> **AIM OF THE TASK**: Do not include the pictures; repeat the rest of the data exactly.

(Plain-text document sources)
****************

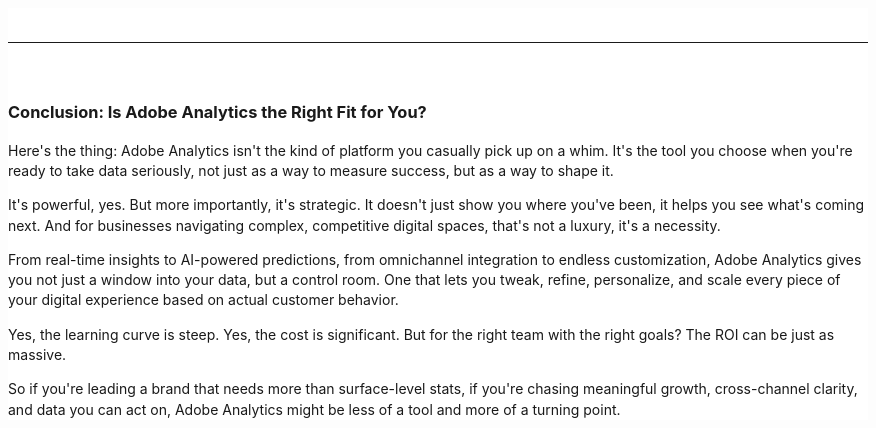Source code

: &nbsp;
* * * * *
&nbsp;

  ### Conclusion: Is Adobe Analytics the Right Fit for You?

Here's the thing: Adobe Analytics isn't the kind of platform you casually pick up on a whim. It's the tool you choose when you're ready to take data seriously, not just as a way to measure success, but as a way to shape it.

It's powerful, yes. But more importantly, it's strategic. It doesn't just show you where you've been, it helps you see what's coming next. And for businesses navigating complex, competitive digital spaces, that's not a luxury, it's a necessity.

From real-time insights to AI-powered predictions, from omnichannel integration to endless customization, Adobe Analytics gives you not just a window into your data, but a control room. One that lets you tweak, refine, personalize, and scale every piece of your digital experience based on actual customer behavior.

Yes, the learning curve is steep. Yes, the cost is significant. But for the right team with the right goals? The ROI can be just as massive.

So if you're leading a brand that needs more than surface-level stats, if you're chasing meaningful growth, cross-channel clarity, and data you can act on, Adobe Analytics might be less of a tool and more of a turning point.
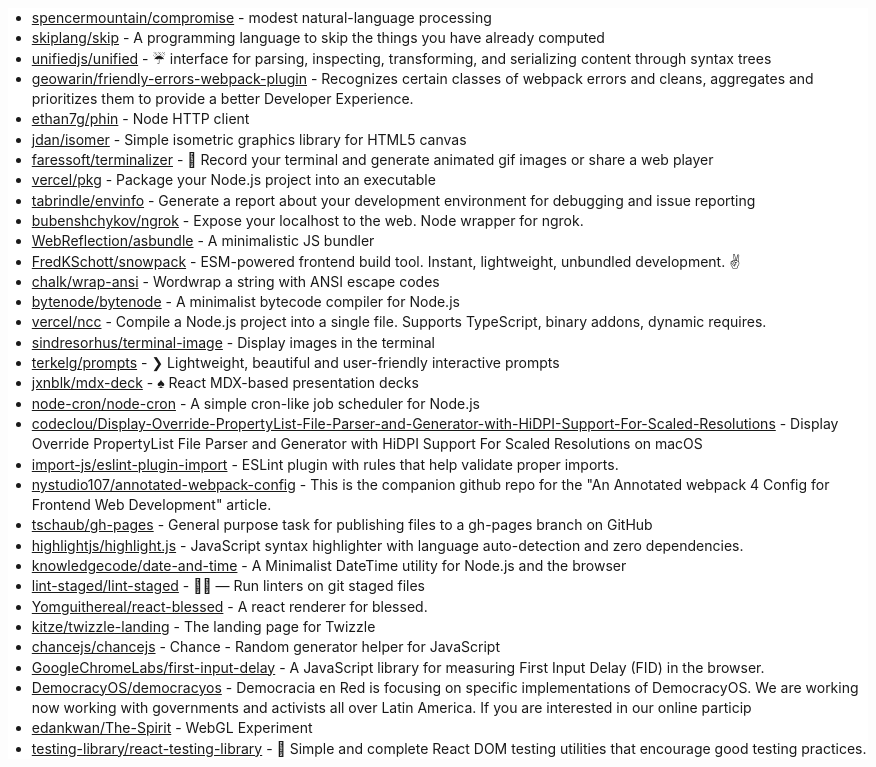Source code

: - [spencermountain/compromise](https://github.com/spencermountain/compromise) - modest natural-language processing
- [skiplang/skip](https://github.com/skiplang/skip) - A programming language to skip the things you have already computed
- [unifiedjs/unified](https://github.com/unifiedjs/unified) - ☔️ interface for parsing, inspecting, transforming, and serializing content through syntax trees
- [geowarin/friendly-errors-webpack-plugin](https://github.com/geowarin/friendly-errors-webpack-plugin) - Recognizes certain classes of webpack errors and cleans, aggregates and prioritizes them to provide a better Developer Experience.
- [ethan7g/phin](https://github.com/ethan7g/phin) - Node HTTP client
- [jdan/isomer](https://github.com/jdan/isomer) - Simple isometric graphics library for HTML5 canvas
- [faressoft/terminalizer](https://github.com/faressoft/terminalizer) - 🦄 Record your terminal and generate animated gif images or share a web player
- [vercel/pkg](https://github.com/vercel/pkg) - Package your Node.js project into an executable
- [tabrindle/envinfo](https://github.com/tabrindle/envinfo) - Generate a report about your development environment for debugging and issue reporting
- [bubenshchykov/ngrok](https://github.com/bubenshchykov/ngrok) - Expose your localhost to the web. Node wrapper for ngrok.
- [WebReflection/asbundle](https://github.com/WebReflection/asbundle) - A minimalistic JS bundler
- [FredKSchott/snowpack](https://github.com/FredKSchott/snowpack) - ESM-powered frontend build tool. Instant, lightweight, unbundled development. ✌️
- [chalk/wrap-ansi](https://github.com/chalk/wrap-ansi) - Wordwrap a string with ANSI escape codes
- [bytenode/bytenode](https://github.com/bytenode/bytenode) - A minimalist bytecode compiler for Node.js
- [vercel/ncc](https://github.com/vercel/ncc) - Compile a Node.js project into a single file. Supports TypeScript, binary addons, dynamic requires.
- [sindresorhus/terminal-image](https://github.com/sindresorhus/terminal-image) - Display images in the terminal
- [terkelg/prompts](https://github.com/terkelg/prompts) - ❯ Lightweight, beautiful and user-friendly interactive prompts
- [jxnblk/mdx-deck](https://github.com/jxnblk/mdx-deck) - ♠️ React MDX-based presentation decks
- [node-cron/node-cron](https://github.com/node-cron/node-cron) - A simple cron-like job scheduler for Node.js
- [codeclou/Display-Override-PropertyList-File-Parser-and-Generator-with-HiDPI-Support-For-Scaled-Resolutions](https://github.com/codeclou/Display-Override-PropertyList-File-Parser-and-Generator-with-HiDPI-Support-For-Scaled-Resolutions) - Display Override PropertyList File Parser and Generator with HiDPI Support For Scaled Resolutions on macOS
- [import-js/eslint-plugin-import](https://github.com/import-js/eslint-plugin-import) - ESLint plugin with rules that help validate proper imports.
- [nystudio107/annotated-webpack-config](https://github.com/nystudio107/annotated-webpack-config) - This is the companion github repo for the "An Annotated webpack 4 Config for Frontend Web Development" article.
- [tschaub/gh-pages](https://github.com/tschaub/gh-pages) - General purpose task for publishing files to a gh-pages branch on GitHub
- [highlightjs/highlight.js](https://github.com/highlightjs/highlight.js) - JavaScript syntax highlighter with language auto-detection and zero dependencies.
- [knowledgecode/date-and-time](https://github.com/knowledgecode/date-and-time) - A Minimalist DateTime utility for Node.js and the browser
- [lint-staged/lint-staged](https://github.com/lint-staged/lint-staged) - 🚫💩 — Run linters on git staged files
- [Yomguithereal/react-blessed](https://github.com/Yomguithereal/react-blessed) - A react renderer for blessed.
- [kitze/twizzle-landing](https://github.com/kitze/twizzle-landing) - The landing page for Twizzle
- [chancejs/chancejs](https://github.com/chancejs/chancejs) - Chance - Random generator helper for JavaScript
- [GoogleChromeLabs/first-input-delay](https://github.com/GoogleChromeLabs/first-input-delay) - A JavaScript library for measuring First Input Delay (FID) in the browser.
- [DemocracyOS/democracyos](https://github.com/DemocracyOS/democracyos) - Democracia en Red is focusing on specific implementations of DemocracyOS. We are working now working with governments and activists all over Latin America. If you are interested in our online particip
- [edankwan/The-Spirit](https://github.com/edankwan/The-Spirit) - WebGL Experiment
- [testing-library/react-testing-library](https://github.com/testing-library/react-testing-library) - 🐐 Simple and complete React DOM testing utilities that encourage good testing practices.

****************

> **RESULT FOR THIS TASK**:
Source code

: &nbsp;
* * * * *
&nbsp;

  ### Conclusion: Is Adobe Analytics the Right Fit for You?

Here's the thing: Adobe Analytics isn't the kind of platform you casually pick up on a whim. It's the tool you choose when you're ready to take data seriously, not just as a way to measure success, but as a way to shape it.

It's powerful, yes. But more importantly, it's strategic. It doesn't just show you where you've been, it helps you see what's coming next. And for businesses navigating complex, competitive digital spaces, that's not a luxury, it's a necessity.

From real-time insights to AI-powered predictions, from omnichannel integration to endless customization, Adobe Analytics gives you not just a window into your data, but a control room. One that lets you tweak, refine, personalize, and scale every piece of your digital experience based on actual customer behavior.

Yes, the learning curve is steep. Yes, the cost is significant. But for the right team with the right goals? The ROI can be just as massive.

So if you're leading a brand that needs more than surface-level stats, if you're chasing meaningful growth, cross-channel clarity, and data you can act on, Adobe Analytics might be less of a tool and more of a turning point.
Source code

: - [spencermountain/compromise](https://github.com/spencermountain/compromise) - modest natural-language processing
- [skiplang/skip](https://github.com/skiplang/skip) - A programming language to skip the things you have already computed
- [unifiedjs/unified](https://github.com/unifiedjs/unified) - ☔️ interface for parsing, inspecting, transforming, and serializing content through syntax trees
- [geowarin/friendly-errors-webpack-plugin](https://github.com/geowarin/friendly-errors-webpack-plugin) - Recognizes certain classes of webpack errors and cleans, aggregates and prioritizes them to provide a better Developer Experience.
- [ethan7g/phin](https://github.com/ethan7g/phin) - Node HTTP client
- [jdan/isomer](https://github.com/jdan/isomer) - Simple isometric graphics library for HTML5 canvas
- [faressoft/terminalizer](https://github.com/faressoft/terminalizer) - 🦄 Record your terminal and generate animated gif images or share a web player
- [vercel/pkg](https://github.com/vercel/pkg) - Package your Node.js project into an executable
- [tabrindle/envinfo](https://github.com/tabrindle/envinfo) - Generate a report about your development environment for debugging and issue reporting
- [bubenshchykov/ngrok](https://github.com/bubenshchykov/ngrok) - Expose your localhost to the web. Node wrapper for ngrok.
- [WebReflection/asbundle](https://github.com/WebReflection/asbundle) - A minimalistic JS bundler
- [FredKSchott/snowpack](https://github.com/FredKSchott/snowpack) - ESM-powered frontend build tool. Instant, lightweight, unbundled development. ✌️
- [chalk/wrap-ansi](https://github.com/chalk/wrap-ansi) - Wordwrap a string with ANSI escape codes
- [bytenode/bytenode](https://github.com/bytenode/bytenode) - A minimalist bytecode compiler for Node.js
- [vercel/ncc](https://github.com/vercel/ncc) - Compile a Node.js project into a single file. Supports TypeScript, binary addons, dynamic requires.
- [sindresorhus/terminal-image](https://github.com/sindresorhus/terminal-image) - Display images in the terminal
- [terkelg/prompts](https://github.com/terkelg/prompts) - ❯ Lightweight, beautiful and user-friendly interactive prompts
- [jxnblk/mdx-deck](https://github.com/jxnblk/mdx-deck) - ♠️ React MDX-based presentation decks
- [node-cron/node-cron](https://github.com/node-cron/node-cron) - A simple cron-like job scheduler for Node.js
- [codeclou/Display-Override-PropertyList-File-Parser-and-Generator-with-HiDPI-Support-For-Scaled-Resolutions](https://github.com/codeclou/Display-Override-PropertyList-File-Parser-and-Generator-with-HiDPI-Support-For-Scaled-Resolutions) - Display Override PropertyList File Parser and Generator with HiDPI Support For Scaled Resolutions on macOS
- [import-js/eslint-plugin-import](https://github.com/import-js/eslint-plugin-import) - ESLint plugin with rules that help validate proper imports.
- [nystudio107/annotated-webpack-config](https://github.com/nystudio107/annotated-webpack-config) - This is the companion github repo for the "An Annotated webpack 4 Config for Frontend Web Development" article.
- [tschaub/gh-pages](https://github.com/tschaub/gh-pages) - General purpose task for publishing files to a gh-pages branch on GitHub
- [highlightjs/highlight.js](https://github.com/highlightjs/highlight.js) - JavaScript syntax highlighter with language auto-detection and zero dependencies.
- [knowledgecode/date-and-time](https://github.com/knowledgecode/date-and-time) - A Minimalist DateTime utility for Node.js and the browser
- [lint-staged/lint-staged](https://github.com/lint-staged/lint-staged) - 🚫💩 — Run linters on git staged files
- [Yomguithereal/react-blessed](https://github.com/Yomguithereal/react-blessed) - A react renderer for blessed.
- [kitze/twizzle-landing](https://github.com/kitze/twizzle-landing) - The landing page for Twizzle
- [chancejs/chancejs](https://github.com/chancejs/chancejs) - Chance - Random generator helper for JavaScript
- [GoogleChromeLabs/first-input-delay](https://github.com/GoogleChromeLabs/first-input-delay) - A JavaScript library for measuring First Input Delay (FID) in the browser.
- [DemocracyOS/democracyos](https://github.com/DemocracyOS/democracyos) - Democracia en Red is focusing on specific implementations of DemocracyOS. We are working now working with governments and activists all over Latin America. If you are interested in our online particip
- [edankwan/The-Spirit](https://github.com/edankwan/The-Spirit) - WebGL Experiment
- [testing-library/react-testing-library](https://github.com/testing-library/react-testing-library) - 🐐 Simple and complete React DOM testing utilities that encourage good testing practices.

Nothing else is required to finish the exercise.